Und, wenn Dt. ein bißchen mehr an Einheiten eingesetzt hätte wäre der strategisch / operative Effekt von Torch in Gegenteil verkehrt worden. Oder anders herum, wenn Dt. nur kurz Tunesien besetzt sich dann aber sehr schnell auf Europa zurückzieht. Auch hier wäre der strategische und operative Effekt von Torch mimimiert worden.
Nur das Festhalten wollen Hitlers, mit dem Hineinpumpen von  Reserven hat den letztendlichen Erfolg von Torch ermöglicht.

Wenn man weitergeht.
Landung auf Sizilien: War sicherlich nötig um die Verbindungslinien zu verkürzen.
Landung in Italien:fraglich ob dies nötig war. Italien war faktisch schon aus dem Krieg raus, die Landung also deswegen unnnötig.

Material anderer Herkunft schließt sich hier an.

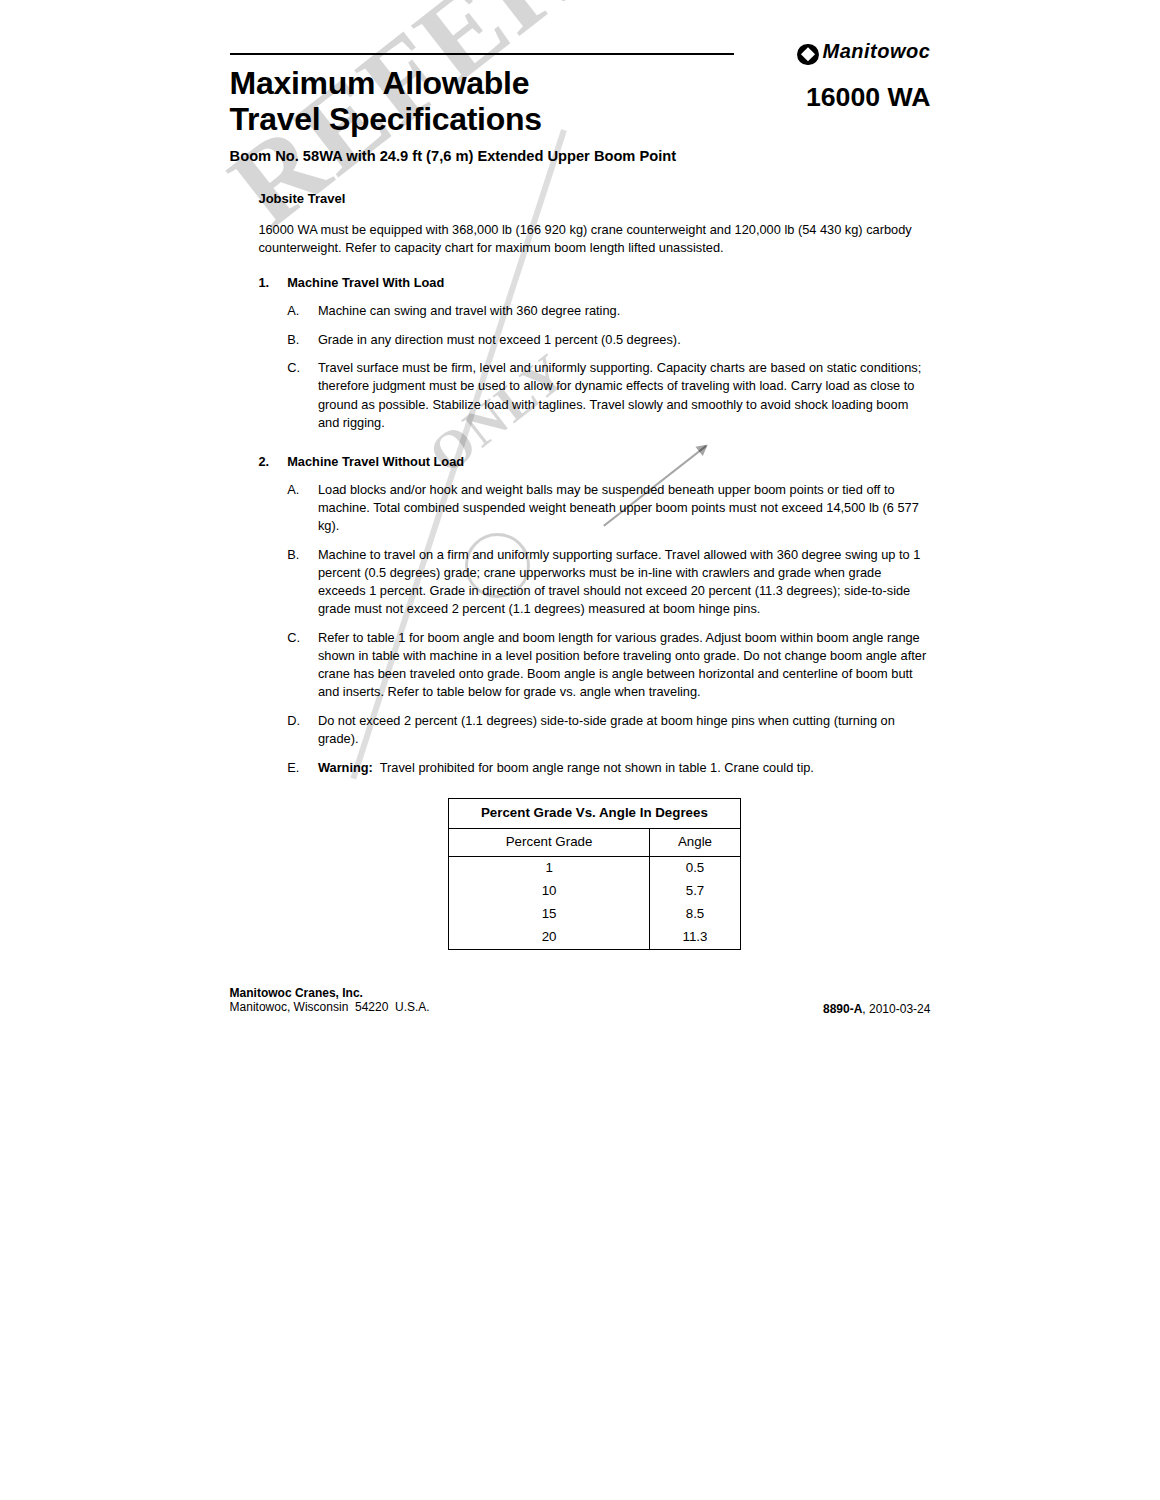REFERENCE
ONLY
Manitowoc
16000 WA
Maximum Allowable
Travel Specifications
Boom No. 58WA with 24.9 ft (7,6 m) Extended Upper Boom Point
Jobsite Travel
16000 WA must be equipped with 368,000 lb (166 920 kg) crane counterweight and 120,000 lb (54 430 kg) carbody counterweight. Refer to capacity chart for maximum boom length lifted unassisted.
Machine Travel With Load
Machine can swing and travel with 360 degree rating.
Grade in any direction must not exceed 1 percent (0.5 degrees).
Travel surface must be firm, level and uniformly supporting. Capacity charts are based on static conditions; therefore judgment must be used to allow for dynamic effects of traveling with load. Carry load as close to ground as possible. Stabilize load with taglines. Travel slowly and smoothly to avoid shock loading boom and rigging.
Machine Travel Without Load
Load blocks and/or hook and weight balls may be suspended beneath upper boom points or tied off to machine. Total combined suspended weight beneath upper boom points must not exceed 14,500 lb (6 577 kg).
Machine to travel on a firm and uniformly supporting surface. Travel allowed with 360 degree swing up to 1 percent (0.5 degrees) grade; crane upperworks must be in-line with crawlers and grade when grade exceeds 1 percent. Grade in direction of travel should not exceed 20 percent (11.3 degrees); side-to-side grade must not exceed 2 percent (1.1 degrees) measured at boom hinge pins.
Refer to table 1 for boom angle and boom length for various grades. Adjust boom within boom angle range shown in table with machine in a level position before traveling onto grade. Do not change boom angle after crane has been traveled onto grade. Boom angle is angle between horizontal and centerline of boom butt and inserts. Refer to table below for grade vs. angle when traveling.
Do not exceed 2 percent (1.1 degrees) side-to-side grade at boom hinge pins when cutting (turning on grade).
Warning: Travel prohibited for boom angle range not shown in table 1. Crane could tip.
| Percent Grade Vs. Angle In Degrees |
| --- |
| Percent Grade | Angle |
| 1 | 0.5 |
| 10 | 5.7 |
| 15 | 8.5 |
| 20 | 11.3 |
Manitowoc Cranes, Inc.
Manitowoc, Wisconsin 54220 U.S.A.
8890-A, 2010-03-24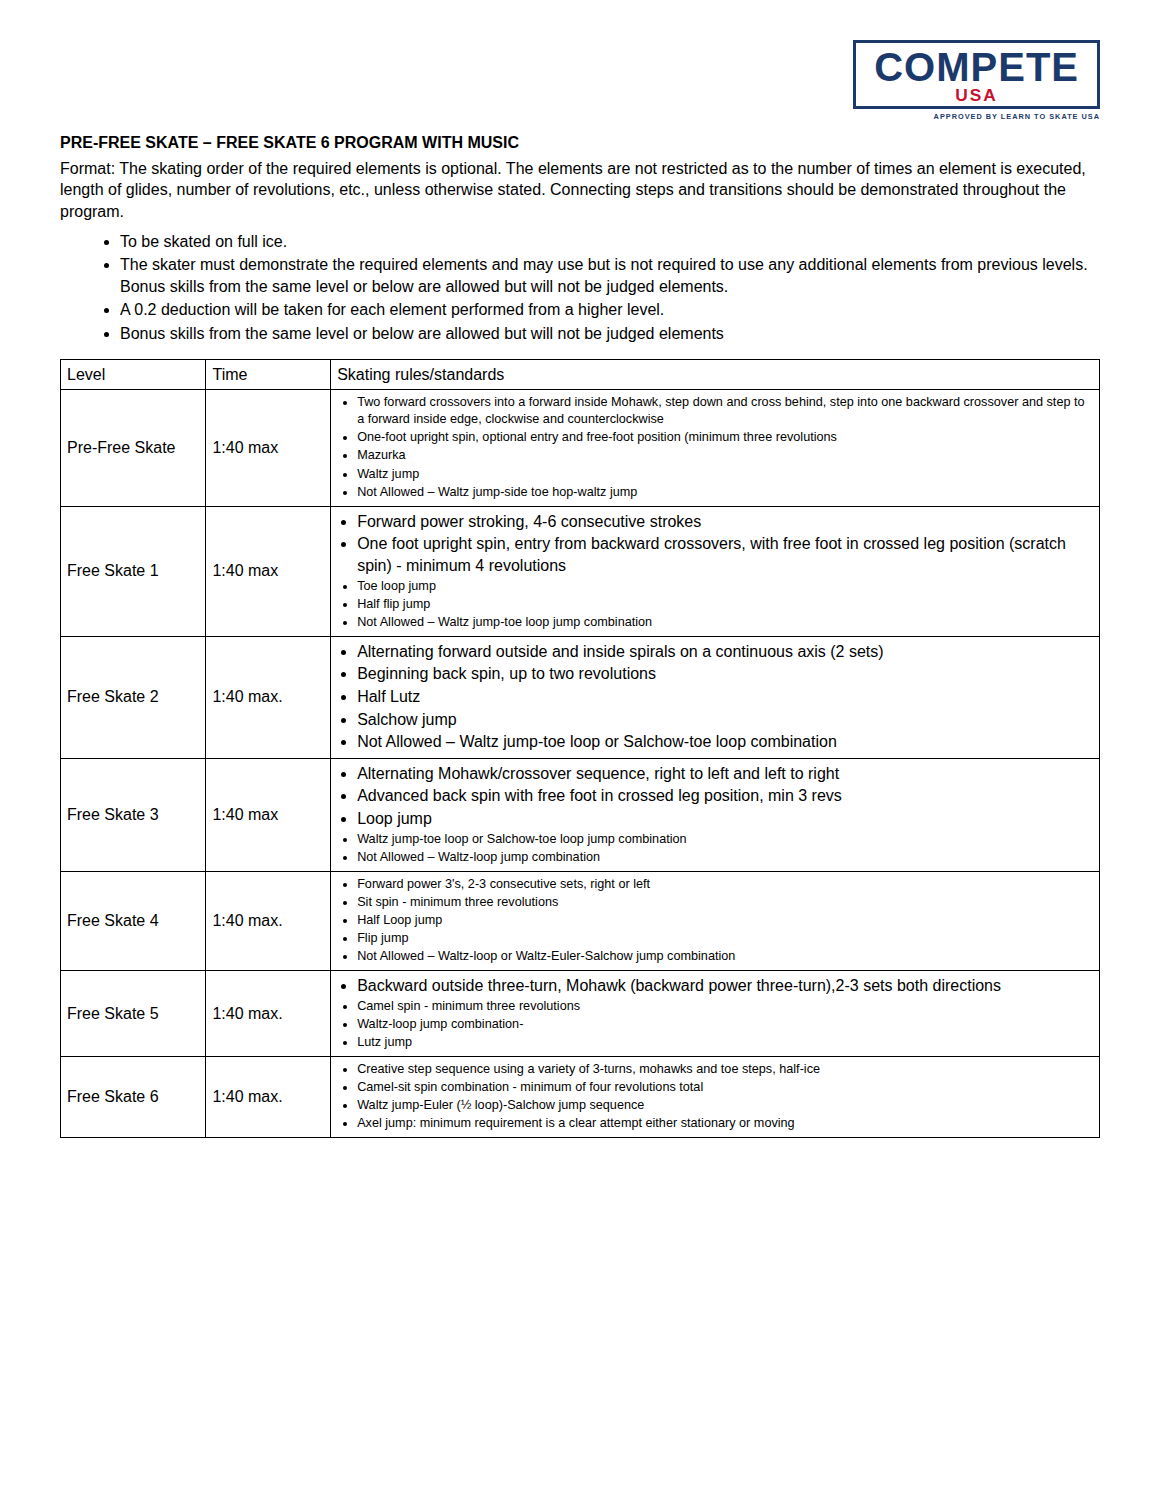COMPETE
USA
APPROVED BY LEARN TO SKATE USA
PRE-FREE SKATE – FREE SKATE 6 PROGRAM WITH MUSIC
Format: The skating order of the required elements is optional. The elements are not restricted as to the number of times an element is executed, length of glides, number of revolutions, etc., unless otherwise stated. Connecting steps and transitions should be demonstrated throughout the program.
To be skated on full ice.
The skater must demonstrate the required elements and may use but is not required to use any additional elements from previous levels. Bonus skills from the same level or below are allowed but will not be judged elements.
A 0.2 deduction will be taken for each element performed from a higher level.
Bonus skills from the same level or below are allowed but will not be judged elements
| Level | Time | Skating rules/standards |
| --- | --- | --- |
| Pre-Free Skate | 1:40 max | Two forward crossovers into a forward inside Mohawk, step down and cross behind, step into one backward crossover and step to a forward inside edge, clockwise and counterclockwise One-foot upright spin, optional entry and free-foot position (minimum three revolutions Mazurka Waltz jump Not Allowed – Waltz jump-side toe hop-waltz jump |
| Free Skate 1 | 1:40 max | Forward power stroking, 4-6 consecutive strokes One foot upright spin, entry from backward crossovers, with free foot in crossed leg position (scratch spin) - minimum 4 revolutions Toe loop jump Half flip jump Not Allowed – Waltz jump-toe loop jump combination |
| Free Skate 2 | 1:40 max. | Alternating forward outside and inside spirals on a continuous axis (2 sets) Beginning back spin, up to two revolutions Half Lutz Salchow jump Not Allowed – Waltz jump-toe loop or Salchow-toe loop combination |
| Free Skate 3 | 1:40 max | Alternating Mohawk/crossover sequence, right to left and left to right Advanced back spin with free foot in crossed leg position, min 3 revs Loop jump Waltz jump-toe loop or Salchow-toe loop jump combination Not Allowed – Waltz-loop jump combination |
| Free Skate 4 | 1:40 max. | Forward power 3's, 2-3 consecutive sets, right or left Sit spin - minimum three revolutions Half Loop jump Flip jump Not Allowed – Waltz-loop or Waltz-Euler-Salchow jump combination |
| Free Skate 5 | 1:40 max. | Backward outside three-turn, Mohawk (backward power three-turn),2-3 sets both directions Camel spin - minimum three revolutions Waltz-loop jump combination- Lutz jump |
| Free Skate 6 | 1:40 max. | Creative step sequence using a variety of 3-turns, mohawks and toe steps, half-ice Camel-sit spin combination - minimum of four revolutions total Waltz jump-Euler (½ loop)-Salchow jump sequence Axel jump: minimum requirement is a clear attempt either stationary or moving |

Eine Landung auf dem Balkan hätte die gesamte deutsche strategische Situation aus den Angeln gehoben. Die Ostfront im Rücken bedroht, Rumänien unter Druck, die Ölfelder in bequemer Reichweite usw. (Aber das ist ja schon geschrieben worden)
Der Feldzug in Italien:
Ein langsames ängstliches Herauftasten durch den gesamten Stiefel. Die Landung bei Anzio-- operativ gut angelegt, faktisch ein Chaos und tatsächlich eine Niederlage (wenn man vergleicht was möglich gewesen wäre und was herauskam).

Hubatsch sprich in "Kriegswende 1943" von einem strategischen  Versagen der Westallierten erster Güte (sinngemäß natürlich). Bei einem stärkeren Gegner,als Deutschland, hätte die zögerliche ängstliche Strategie der Westallierten sehr schnell zu einem bedeutenden Vorteil des Gegner geführt.